Several other plaintiffs cited actions they had taken or not taken as proof of the “chilling effect” of the NDAA on the exercise of constitutionally protected freedom of speech, freedom of the press and freedom of association.

While the judge initially appeared skeptical, she cites the government response at a hearing March 21 as evidence of the validity of such claims. She repeatedly asked government attorneys to indicate that the plaintiffs’ expressed fears were groundless, and that they would not be targeted for things they said or wrote.

“Can Hedges and others be detained for contacting al Qaeda or the Taliban as reporters?” Forrest asked. The government attorneys refused to give any assurances such activities would not be punished by indefinite detention.

One exchange from the transcript of that hearing gives the Orwellian flavor of the hearing:

JUDGE: Assume you were just an American citizen and you’re reading the statute and you wanted to make sure you do not run afoul of it because you are a diligent U.S. citizen wanting to stay on the right side of [the law], and you read the phrase “directly supported.” What does that mean to you?
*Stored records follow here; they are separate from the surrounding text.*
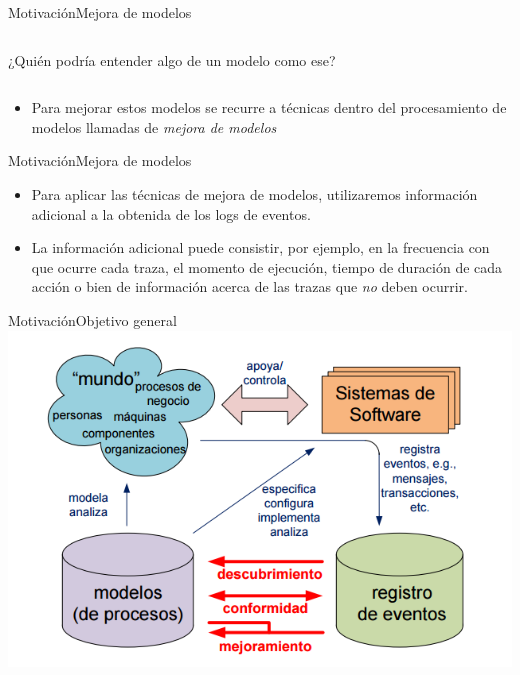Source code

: \documentclass[spanish,pdf]{beamer}
\begin{document}
\begin{frame}{Motivación}{Mejora de modelos}
\begin{columns}
      ¿Quién podría entender algo de un modelo como ese?
  \end{columns}
  \begin{itemize}
    \item<6-> Para mejorar estos modelos se recurre a técnicas dentro del procesamiento de modelos
              llamadas de \textit{mejora de modelos}
  \end{itemize}
\end{frame}

\begin{frame}{Motivación}{Mejora de modelos}
   \begin{itemize}
      \setlength\itemsep{0.4cm}
      \item<2-> Para aplicar las técnicas de mejora de modelos, utilizaremos información adicional a la
                obtenida de los logs de eventos.
      \item<3-> La información adicional puede consistir, por ejemplo, en la frecuencia con que ocurre cada traza, el 
          momento de ejecución, tiempo de duración de cada acción o bien de información
          acerca de las trazas que \textit{no} deben ocurrir.
    \end{itemize}
\end{frame}

\begin{frame}{Motivación}{Objetivo general}
  \centering
  \includegraphics[width=0.95\linewidth]{img/pmcycle.png}
\end{frame}
\end{document}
GOVERNMENT: Again it has to be taken in the context of armed conflict informed by the laws of war.

JUDGE: That’s fine. Tell me what that means?

GOVERNMENT: I cannot offer a specific example. I don’t have a specific example.
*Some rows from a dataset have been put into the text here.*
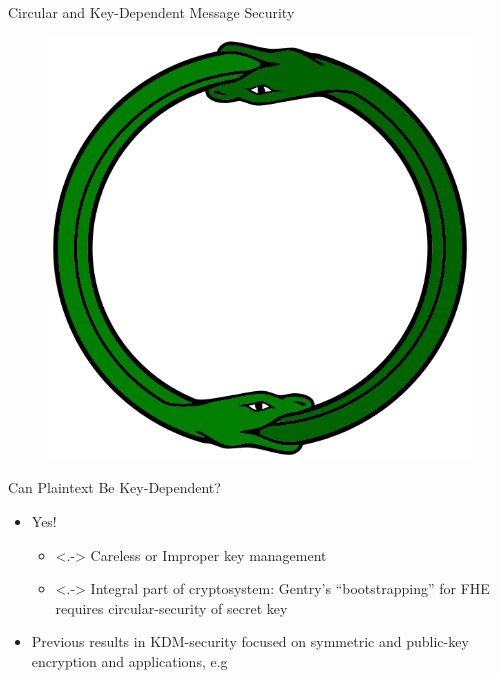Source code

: \begin{frame}{Circular and Key-Dependent Message Security}
  \begin{figure}
    \includegraphics[width=.25\textwidth]{circularsecuresnake2.png}
  \end{figure}
  \begin{block}{Can Plaintext Be Key-Dependent?}
    \begin{itemize}
    \item<+-> Yes!
      \begin{itemize}
      \item<.-> Careless or Improper key management
      \item<.-> Integral part of cryptosystem: Gentry's
        ``bootstrapping'' for FHE requires circular-security of secret
        key 
      \end{itemize}
    \item<+-> Previous results in KDM-security focused on \alert{symmetric}
      and \alert{public-key} encryption and applications, e.g
    \end{itemize}
  \end{block}

\end{frame}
Asked specifically about one of the plaintiff’s activities as a journalist, a government attorney replied, “I don’t know what she has been up to.”
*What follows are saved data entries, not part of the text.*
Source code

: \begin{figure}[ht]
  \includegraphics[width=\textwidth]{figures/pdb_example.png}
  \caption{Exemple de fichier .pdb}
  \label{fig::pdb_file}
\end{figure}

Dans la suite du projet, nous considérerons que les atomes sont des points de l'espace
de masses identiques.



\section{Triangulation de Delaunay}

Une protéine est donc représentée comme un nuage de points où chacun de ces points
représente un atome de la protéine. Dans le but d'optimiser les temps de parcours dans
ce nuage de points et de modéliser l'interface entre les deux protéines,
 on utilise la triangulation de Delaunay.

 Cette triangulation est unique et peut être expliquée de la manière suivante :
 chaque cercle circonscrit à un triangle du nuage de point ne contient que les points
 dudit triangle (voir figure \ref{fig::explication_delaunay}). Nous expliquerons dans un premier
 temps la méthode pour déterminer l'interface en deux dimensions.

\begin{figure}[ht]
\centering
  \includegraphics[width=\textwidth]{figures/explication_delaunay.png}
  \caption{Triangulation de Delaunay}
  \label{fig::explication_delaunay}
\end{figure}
In her ruling, Forrest cited the unwillingness of the government attorneys to declare any activity constitutionally protected from the NDAA. “Failure to be able to make such a representation,” she wrote, “requires the court to assume that, in fact, the government takes the position that a wide swath of expressive and associational conduct is in fact encompassed by 1021.”

She added, “Here, the uncontradicted testimony at the evidentiary hearing was that the plaintiffs have in fact lost certain First Amendment freedoms as a result of the enactment of section 1021.”

She continued: “In addition, it is certainly the case that if plaintiffs were detained as a result of their conduct, they could be detained until the cessation of hostilities -- i.e., an indeterminate period of time. Being subjected to the risk of such detention … must constitute a threat of irreparable harm.”

Forrest wrote that the NDAA gives the government authority to proceed not just against those actually affiliated with Al Qaeda, but against individuals engaged in political speech that “may be extreme and unpopular as measured against views of an average individual. That, however, is precisely what the First Amendment protects.”

The Obama administration has 60 days to decide whether to appeal the district court ruling.

In his signing statement, Obama claimed to have “serious reservations with certain provisions that regulate the detention, interrogation, and prosecution of suspected terrorists.” He added: “I want to clarify that my Administration will not authorize the indefinite military detention without trial of American citizens. Indeed, I believe that doing so would break with our most important traditions and values as a Nation.”

However, in responding to the lawsuit challenging section 1021, the Obama administration argued the reverse—that the law added nothing to the powers of the federal government and merely constituted “an affirmation” of the resolution on the use of force against those who perpetrated the September 11, 2001 terrorist attacks.

Whatever the outcome of the court challenge, the position adopted by the Obama administration demonstrates its visceral hostility to democratic and constitutional rights, as well as the utter hypocrisy of the present occupant of the White House.